1 medium nectarine (peach or plum would be great too)

Crumble

3 ginger nuts biscuits

1 tbls plain flour

1 tbls caster sugar

1/2 tbls butter

Cupcake mixture

60g self-raising flour

65g ground almonds

125g caster sugar

125g butter

2 large free-range eggs

2 tblsp milk

Method

Preheat the oven to 180 degrees C or 160 degrees C fanforced. Spray the molds with baking spray unless you are using silicon molds. Cut 6 discs of baking paper and line the muffin molds.

Slice the nectarine finely and place a couple of slices onto the baking paper in each mold. Bash the ginger nuts into crumbs, and rub in the flour, sugar and butter to make the crumble. Divide the crumble mixture between the 6 molds, sprinkling on top of the nectarine slices.

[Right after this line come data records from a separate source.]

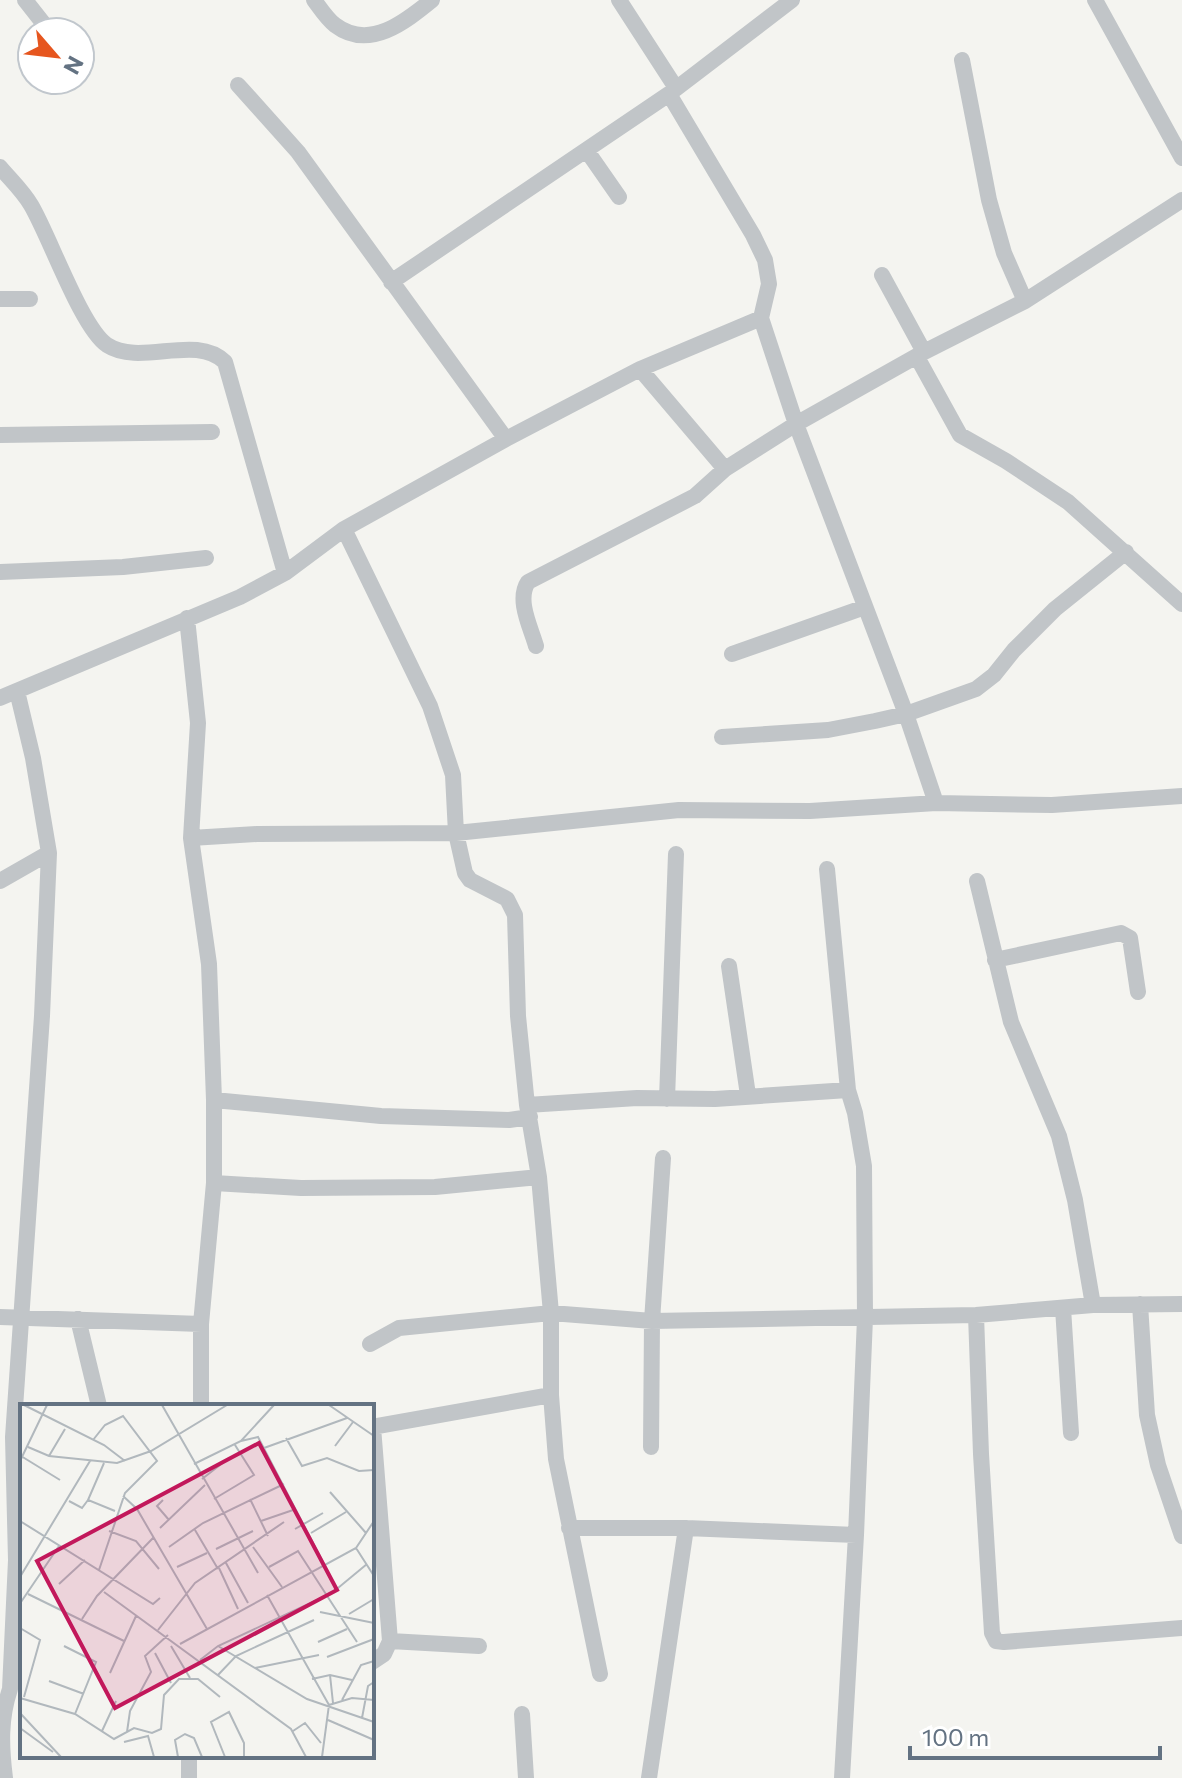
<svg xmlns="http://www.w3.org/2000/svg" width="1182" height="1778" viewBox="0 0 1182 1778" font-family="Commissioner,sans-serif">
  <style>
    .lines { fill: none; stroke-linecap: round; stroke-linejoin: round }
    .minor { stroke: #c1c5c8; stroke-width: 16 }
    .inset-road { fill: none; stroke: #b1b8bd; stroke-width: 2 }
    .view { fill: #c2185b; fill-opacity: 0.15; stroke: #c2185b; stroke-width: 4 }
    .inset-edge { fill: none; stroke: #637282; stroke-width: 4 }
  </style>
  <rect width="100%" height="100%" fill="#f4f4f0"/>
  <g class="lines">
    <path class="minor" d="M25 0 47 28
      M314 0C320 8 327 19 335 25 369 51 405 22 432 0
      M619 0 676 88
      M1095 0 1182 158
      M962 60 989 200 1004 253 1025 301
      M238 85 298 152 506 439
      M669 94 753 235 765 260 769 284 761 318 796 424 906 714 936 803
      M587 151 619 197
      M0 167C10 179 23 191 31 205 50 237 81 327 107 345 141 367 195 333 225 362L285 573
      M882 275 924 352
      M391 282 669 94 792 0
      M0 299H30
      M917 357 960 435 1006 461 1068 502 1182 604
      M640 369 725 469
      M0 435 212 432
      M344 529 430 706 453 775 456 833 465 873 470 880 507 899 515 915 518 1016 527 1105 539 1177 551 1313V1395L556 1459 600 1674
      M0 572 123 567 206 558
      M187 618 198 723 191 838 209 964 214 1100V1183L201 1324V1406
      M536 646C531 628 516 600 528 582L695 496 725 469 796 424 924 352 1025 301 1182 200
      M732 654 865 607
      M0 698 240 597 285 573 344 529 506 439 640 369 761 318
      M722 737 828 730 875 721 906 714 976 689 994 675 1014 650 1055 609 1126 552
      M191 838 257 834 456 833 679 810 810 811 936 803 1052 805 1182 796
      M827 869 848 1090 855 1113 864 1166 865 1318 856 1535 842 1778
      M0 881 49 853
      M977 881 1011 1022 1059 1136 1075 1200 1093 1305
      M995 960 1121 933 1130 938 1138 992
      M729 966 748 1095
      M667 1099 676 854
      M214 1100 381 1116 509 1120 530 1117
      M527 1105 637 1098 715 1099 848 1090
      M214 1183 301 1188 435 1187 539 1177
      M1140 1304 1147 1415 1158 1465 1182 1536
      M1063 1308 1071 1433
      M976 1315 981 1454 992 1633 996 1641 1004 1642 1182 1628
      M0 1317 201 1324
      M78 1319 99 1406
      M370 1344 399 1328 551 1313 652 1321 976 1315 1093 1305 1182 1304
      M372 1427 551 1395
      M651 1447 652 1321 663 1158
      M569 1528H686L856 1535
      M390 1641 479 1646
      M372 1662 384 1654 390 1641 373 1427
      M522 1714 526 1778
      M189 1756V1778
      M5 1778C1 1746 0 1719 10 1689L16 1560 13 1437 42 1016 49 853 33 758 17 691
      M649 1778 686 1528"/>
  </g>
  <g transform="translate(20 1404)">
    <rect width="354" height="354" fill="#f4f4f0"/>
    <path class="inset-road" d="M4 1 84 41 105 57M73 1H100M142 1 238 169M309 1 354 32M266 34 282 62 307 54 339 67 354 66M73 36 85 21 103 12 137 57 105 89 79 166M221 37 238 33 305 162M315 42 333 18M8 43 29 52 97 59 131 47 207 1M244 44 327 14M1 52 40 76M29 52 45 25M0 57 27 1M84 59 68 96 95 107M174 60 221 37 254 1M182 75 209 54M310 88 346 129M103 92 117 105 187 225M194 95 234 71 215 41M230 95 248 132M143 96 137 102 149 116M49 97 62 104 68 96M0 117 133 200 140 194M241 117 276 105M140 124 185 81M275 125 303 109M175 126 198 165M89 127 116 137 139 165M291 129 326 108M149 143 183 119 264 80M233 143 262 183M336 144 354 172M196 145 233 127M206 159 228 199M157 163 187 149M249 163 278 147 337 238M199 164 218 205M0 173 70 57M39 180 65 156M84 188 271 325 286 353M8 190 104 237M247 191 309 301 302 353M1 198 39 142M300 208 354 219M329 210 354 195M62 215 77 192 133 134M0 224 20 236 4 293M138 226 175 179 264 118M298 238 327 225M160 240 336 144 354 117M44 242 76 258 55 310M151 242 170 274M198 242 287 295 354 318M135 249 151 279M307 253 354 235M180 256 198 242 312 189 347 160M235 264 299 251M90 269 116 212M198 271 216 252 294 216M310 271 313 299M292 275 310 271 332 276M29 277 64 290M0 294 55 310 94 335 114 324 132 329 141 325 144 291 159 275H178L200 293M322 296 341 261 354 257M309 301 332 294 354 296M0 309 41 353M342 314 348 282 354 278M308 316 354 336M0 324 33 348M82 327 96 297M273 327 285 319 301 339M107 328 110 307 131 268 125 252 148 231M104 338 128 332 134 353M158 353 155 336 165 330 174 334 182 353M205 353 191 318 209 308 224 339V353"/>
    <path class="view" d="M239 39 317 186 95 304 17 157Z"/>
    <rect width="354" height="354" class="inset-edge"/>
  </g>
  <g transform="translate(56 56) rotate(118)"><circle r="38" fill="#ffffff" stroke="#c1c7cd" stroke-width="2"/>
  <path d="M0-6L14 30L0 20L-14 30Z" fill="#e6561f"/>
  <text y="-12" font-size="22" font-weight="bold" text-anchor="middle" fill="#637282">N</text>
  </g>
  <path d="M910 1746v12h250v-12" fill="none" stroke="#637282" stroke-width="4"/>
  <text x="922" y="1746" font-size="24" fill="#637282" stroke="#ffffff" stroke-width="6" paint-order="stroke">100 m</text>
</svg>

Put the rest of the ingredients into the food processor except the milk and blitz till smooth. Add the milk while pulsing to make a soft, dropping consistency.

Spoon the mixture into the molds. Place the molds into the oven and bake for 12-15 minutes or until the cakes are cooked and a skewer inserted in the centre comes out clean.

Cool the cakes for 5 minutes. Loosen each cake by running a knife around the sides of the mold. Carefully invert the molds onto a serving plate. Remove the paper discs. The fruit should be intact on top of each cake. If the cakes have risen unevenly, you can trim the bottom (the original top of the cake) to make them sit straight.

Serve as is for afternoon tea, or with cream as a dessert.